Featured Research

from universities, journals, and other organizations

Not your conventional nucleic acids: Spherical nucleic acids have novel properties that are perfect for biomedical applications

Date:
February 17, 2013
Source:
Northwestern University
Summary:
Scientists have invented and developed a powerful nanomaterial that could revolutionize biomedicine: spherical nucleic acids (SNAs). The novel arrangement of nucleic acids imparts interesting chemical and physical properties that are very different from conventional nucleic acids. Potential applications include using SNAs to carry nucleic acid-based therapeutics to the brain for the treatment of glioblastoma, the most aggressive form of brain cancer, as well as other neurological disorders such as Alzheimer's and Parkinson's diseases.

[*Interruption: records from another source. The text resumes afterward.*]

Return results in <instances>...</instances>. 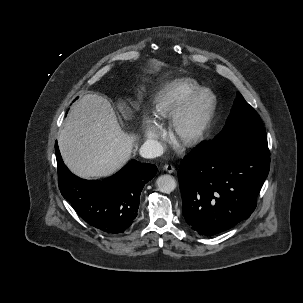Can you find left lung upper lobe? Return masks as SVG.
<instances>
[{"label":"left lung upper lobe","instance_id":"left-lung-upper-lobe-1","mask_svg":"<svg viewBox=\"0 0 303 303\" xmlns=\"http://www.w3.org/2000/svg\"><path fill=\"white\" fill-rule=\"evenodd\" d=\"M236 142L251 149L269 153L267 136L261 118L238 92L222 131L212 144Z\"/></svg>","mask_w":303,"mask_h":303}]
</instances>
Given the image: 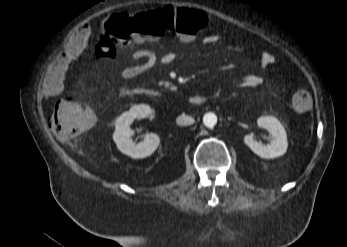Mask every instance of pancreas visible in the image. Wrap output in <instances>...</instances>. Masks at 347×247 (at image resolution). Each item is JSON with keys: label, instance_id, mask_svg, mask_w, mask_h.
Here are the masks:
<instances>
[{"label": "pancreas", "instance_id": "obj_1", "mask_svg": "<svg viewBox=\"0 0 347 247\" xmlns=\"http://www.w3.org/2000/svg\"><path fill=\"white\" fill-rule=\"evenodd\" d=\"M163 84H164V85L166 86V84H165V83H163V82H160V85H163Z\"/></svg>", "mask_w": 347, "mask_h": 247}]
</instances>
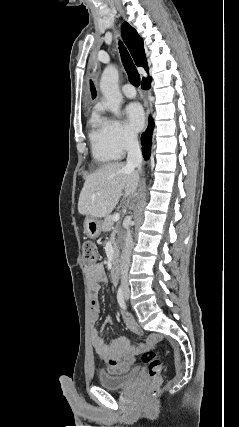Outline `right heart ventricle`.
<instances>
[{
    "label": "right heart ventricle",
    "mask_w": 239,
    "mask_h": 427,
    "mask_svg": "<svg viewBox=\"0 0 239 427\" xmlns=\"http://www.w3.org/2000/svg\"><path fill=\"white\" fill-rule=\"evenodd\" d=\"M89 138L91 142L92 155L97 162L107 163L119 158L108 142L103 126V120L96 114L92 116L90 121Z\"/></svg>",
    "instance_id": "1"
}]
</instances>
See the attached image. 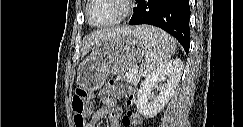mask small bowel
<instances>
[{
    "instance_id": "1",
    "label": "small bowel",
    "mask_w": 243,
    "mask_h": 127,
    "mask_svg": "<svg viewBox=\"0 0 243 127\" xmlns=\"http://www.w3.org/2000/svg\"><path fill=\"white\" fill-rule=\"evenodd\" d=\"M122 115V108L114 98H103L102 105L94 112L91 120L85 125L86 127H95L106 117L110 127H118Z\"/></svg>"
}]
</instances>
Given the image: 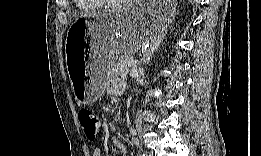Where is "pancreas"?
Masks as SVG:
<instances>
[{"mask_svg": "<svg viewBox=\"0 0 261 156\" xmlns=\"http://www.w3.org/2000/svg\"><path fill=\"white\" fill-rule=\"evenodd\" d=\"M133 59L130 55H122L116 61L111 62L108 66V74H127L129 67L127 66L128 61Z\"/></svg>", "mask_w": 261, "mask_h": 156, "instance_id": "cf45deb5", "label": "pancreas"}]
</instances>
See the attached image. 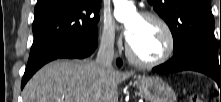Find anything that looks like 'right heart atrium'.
<instances>
[{"label": "right heart atrium", "mask_w": 221, "mask_h": 102, "mask_svg": "<svg viewBox=\"0 0 221 102\" xmlns=\"http://www.w3.org/2000/svg\"><path fill=\"white\" fill-rule=\"evenodd\" d=\"M99 41L106 50H114L119 44L115 24L109 16H103L101 19Z\"/></svg>", "instance_id": "1"}]
</instances>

Northwestern University's Chad A. Mirkin, a world-renowned leader in nanotechnology research and its application, has invented and developed a powerful material that could revolutionize biomedicine: spherical nucleic acids (SNAs).

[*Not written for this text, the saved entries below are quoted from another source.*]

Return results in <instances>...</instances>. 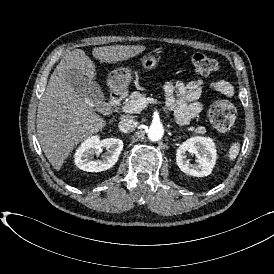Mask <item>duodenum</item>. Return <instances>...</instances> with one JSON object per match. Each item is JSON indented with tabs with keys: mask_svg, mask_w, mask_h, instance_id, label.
Returning <instances> with one entry per match:
<instances>
[{
	"mask_svg": "<svg viewBox=\"0 0 274 274\" xmlns=\"http://www.w3.org/2000/svg\"><path fill=\"white\" fill-rule=\"evenodd\" d=\"M123 101V95L118 92H114L111 94L109 103L112 108H118Z\"/></svg>",
	"mask_w": 274,
	"mask_h": 274,
	"instance_id": "obj_1",
	"label": "duodenum"
}]
</instances>
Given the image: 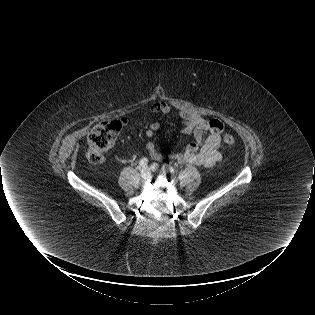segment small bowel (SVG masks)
Listing matches in <instances>:
<instances>
[{
    "instance_id": "1",
    "label": "small bowel",
    "mask_w": 315,
    "mask_h": 315,
    "mask_svg": "<svg viewBox=\"0 0 315 315\" xmlns=\"http://www.w3.org/2000/svg\"><path fill=\"white\" fill-rule=\"evenodd\" d=\"M149 110L155 114H169L171 107L164 102H157L152 104ZM179 116L181 118L180 132L184 135H193L194 141L188 144L182 152L171 153L167 156L158 150L153 141H148L146 150L149 156L156 161L167 157L181 164H194L206 168L213 167L221 161L220 135L223 131V123L219 119H209L187 110H181ZM118 121L121 126L128 124V119L125 117ZM159 129V122H151L145 131L146 137L152 138Z\"/></svg>"
}]
</instances>
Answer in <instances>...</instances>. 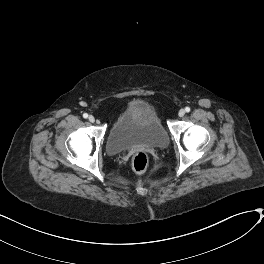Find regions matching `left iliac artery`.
<instances>
[{
    "instance_id": "left-iliac-artery-1",
    "label": "left iliac artery",
    "mask_w": 264,
    "mask_h": 264,
    "mask_svg": "<svg viewBox=\"0 0 264 264\" xmlns=\"http://www.w3.org/2000/svg\"><path fill=\"white\" fill-rule=\"evenodd\" d=\"M185 111L186 112H190V108L189 107H185Z\"/></svg>"
}]
</instances>
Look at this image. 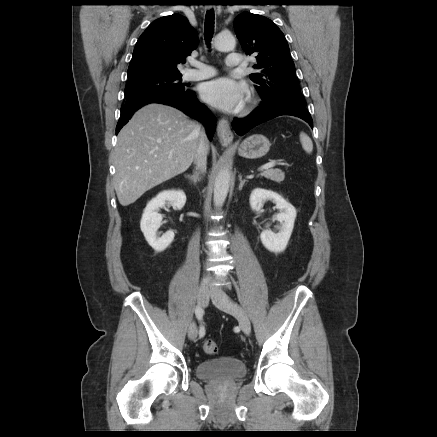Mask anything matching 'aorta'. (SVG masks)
Listing matches in <instances>:
<instances>
[{
    "mask_svg": "<svg viewBox=\"0 0 437 437\" xmlns=\"http://www.w3.org/2000/svg\"><path fill=\"white\" fill-rule=\"evenodd\" d=\"M236 41L230 32H221L214 39V46L218 51H230L235 48ZM230 171L228 168L221 169L214 183L213 203L216 208L223 206L230 185Z\"/></svg>",
    "mask_w": 437,
    "mask_h": 437,
    "instance_id": "aorta-1",
    "label": "aorta"
}]
</instances>
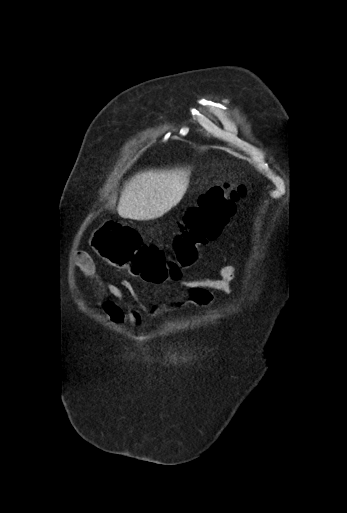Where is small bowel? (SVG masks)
I'll return each mask as SVG.
<instances>
[{
    "label": "small bowel",
    "instance_id": "obj_1",
    "mask_svg": "<svg viewBox=\"0 0 347 513\" xmlns=\"http://www.w3.org/2000/svg\"><path fill=\"white\" fill-rule=\"evenodd\" d=\"M74 264L83 275L97 281L96 267L92 259L85 253H79L74 258ZM237 274L238 269L235 266L222 265L217 268L216 277H198L190 280H184L181 277L174 279L179 280L183 288V296L175 300L174 304L193 305L201 308L212 307L215 302V291L227 295H232L238 291L234 286ZM121 284L133 298H136L134 287L130 281L123 280ZM124 299L125 295L119 287L109 284L101 285L100 302L103 316L116 324H123L128 321L132 326L140 327L145 317H157L165 311L164 307L158 305L142 311L130 306L124 308L116 302V300L123 301Z\"/></svg>",
    "mask_w": 347,
    "mask_h": 513
}]
</instances>
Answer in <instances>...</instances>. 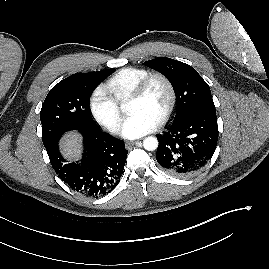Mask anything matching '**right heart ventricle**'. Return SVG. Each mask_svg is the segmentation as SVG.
Listing matches in <instances>:
<instances>
[{"label": "right heart ventricle", "mask_w": 269, "mask_h": 269, "mask_svg": "<svg viewBox=\"0 0 269 269\" xmlns=\"http://www.w3.org/2000/svg\"><path fill=\"white\" fill-rule=\"evenodd\" d=\"M150 73L139 67H126L116 72L105 84V89L117 102L127 100L137 84Z\"/></svg>", "instance_id": "right-heart-ventricle-1"}]
</instances>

Mirkin will discuss SNAs and their applications in therapeutics and diagnostics in a talk titled "Nanostructures in Biology and Medicine" at the American Association for the Advancement of Science (AAAS) annual meeting in Boston. His presentation is part of the symposium "Convergence of Physical, Engineering, and Life Sciences: Next Innovation Economy."

Potential applications include using SNAs to carry nucleic acid-based therapeutics to the brain for the treatment of glioblastoma, the most aggressive form of brain cancer, as well as other neurological disorders such as Alzheimer's and Parkinson's diseases. Mirkin is aggressively pursuing treatments for such diseases with Alexander H. Stegh, an assistant professor of neurology at Northwestern's Feinberg School of Medicine.

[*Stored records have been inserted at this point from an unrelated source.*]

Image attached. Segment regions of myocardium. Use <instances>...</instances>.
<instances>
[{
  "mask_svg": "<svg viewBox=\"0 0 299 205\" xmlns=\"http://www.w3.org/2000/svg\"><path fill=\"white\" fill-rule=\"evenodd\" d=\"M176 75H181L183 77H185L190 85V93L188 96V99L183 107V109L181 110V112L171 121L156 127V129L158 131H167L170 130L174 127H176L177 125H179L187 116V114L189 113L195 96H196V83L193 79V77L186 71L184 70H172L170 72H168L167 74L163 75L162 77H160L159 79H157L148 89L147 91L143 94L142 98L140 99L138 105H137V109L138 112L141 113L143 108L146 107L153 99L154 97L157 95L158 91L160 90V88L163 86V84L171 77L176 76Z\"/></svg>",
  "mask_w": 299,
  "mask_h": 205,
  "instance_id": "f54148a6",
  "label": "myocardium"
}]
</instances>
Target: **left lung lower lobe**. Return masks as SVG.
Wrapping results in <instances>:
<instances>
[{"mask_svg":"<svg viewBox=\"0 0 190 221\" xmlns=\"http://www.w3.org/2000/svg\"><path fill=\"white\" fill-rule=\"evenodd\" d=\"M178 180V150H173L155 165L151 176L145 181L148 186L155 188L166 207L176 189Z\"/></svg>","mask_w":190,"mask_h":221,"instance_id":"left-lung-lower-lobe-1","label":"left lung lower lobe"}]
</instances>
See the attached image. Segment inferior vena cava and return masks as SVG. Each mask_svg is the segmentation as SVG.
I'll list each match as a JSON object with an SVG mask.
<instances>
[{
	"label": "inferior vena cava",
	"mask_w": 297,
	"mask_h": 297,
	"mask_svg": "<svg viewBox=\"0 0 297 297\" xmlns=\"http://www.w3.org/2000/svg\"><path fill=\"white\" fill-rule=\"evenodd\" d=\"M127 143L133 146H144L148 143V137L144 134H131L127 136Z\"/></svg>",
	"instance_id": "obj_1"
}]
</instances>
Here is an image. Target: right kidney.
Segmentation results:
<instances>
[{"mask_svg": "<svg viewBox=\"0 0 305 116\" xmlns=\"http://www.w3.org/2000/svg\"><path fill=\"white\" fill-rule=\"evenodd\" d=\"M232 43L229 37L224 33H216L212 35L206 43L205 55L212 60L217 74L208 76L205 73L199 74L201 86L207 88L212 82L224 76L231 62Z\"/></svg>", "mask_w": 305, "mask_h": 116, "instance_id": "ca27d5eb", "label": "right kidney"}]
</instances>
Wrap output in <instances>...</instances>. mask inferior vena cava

"These structures are really quite spectacular and incredibly functional," Mirkin said. "People don't typically think about DNA in spherical form, but this novel arrangement of nucleic acids imparts interesting chemical and physical properties that are very different from conventional nucleic acids."

Spherical nucleic acids consist of densely packed, highly oriented nucleic acids arranged on the surface of a nanoparticle, typically gold or silver. The tiny non-toxic balls, each roughly 15 nanometers in diameter, can do things the familiar but more cumbersome double helix can't do:

  • SNAs can naturally enter cells and effect gene knockdown, making SNAs a superior tool for treating genetic diseases using gene regulation technology.
  • SNAs can easily cross formidable barriers in the human body, including the blood-brain barrier and the layers that make up skin.
  • SNAs don't elicit an immune response, and they resist degradation, resulting in longer lifetimes in the body.

"The field of medicine needs new constructs and strategies for treating disease," Mirkin said. "Many of the ways we treat disease are based on old methods and materials. Nanotechnology offers the ability to rapidly create new structures with properties that are very different from conventional forms of matter."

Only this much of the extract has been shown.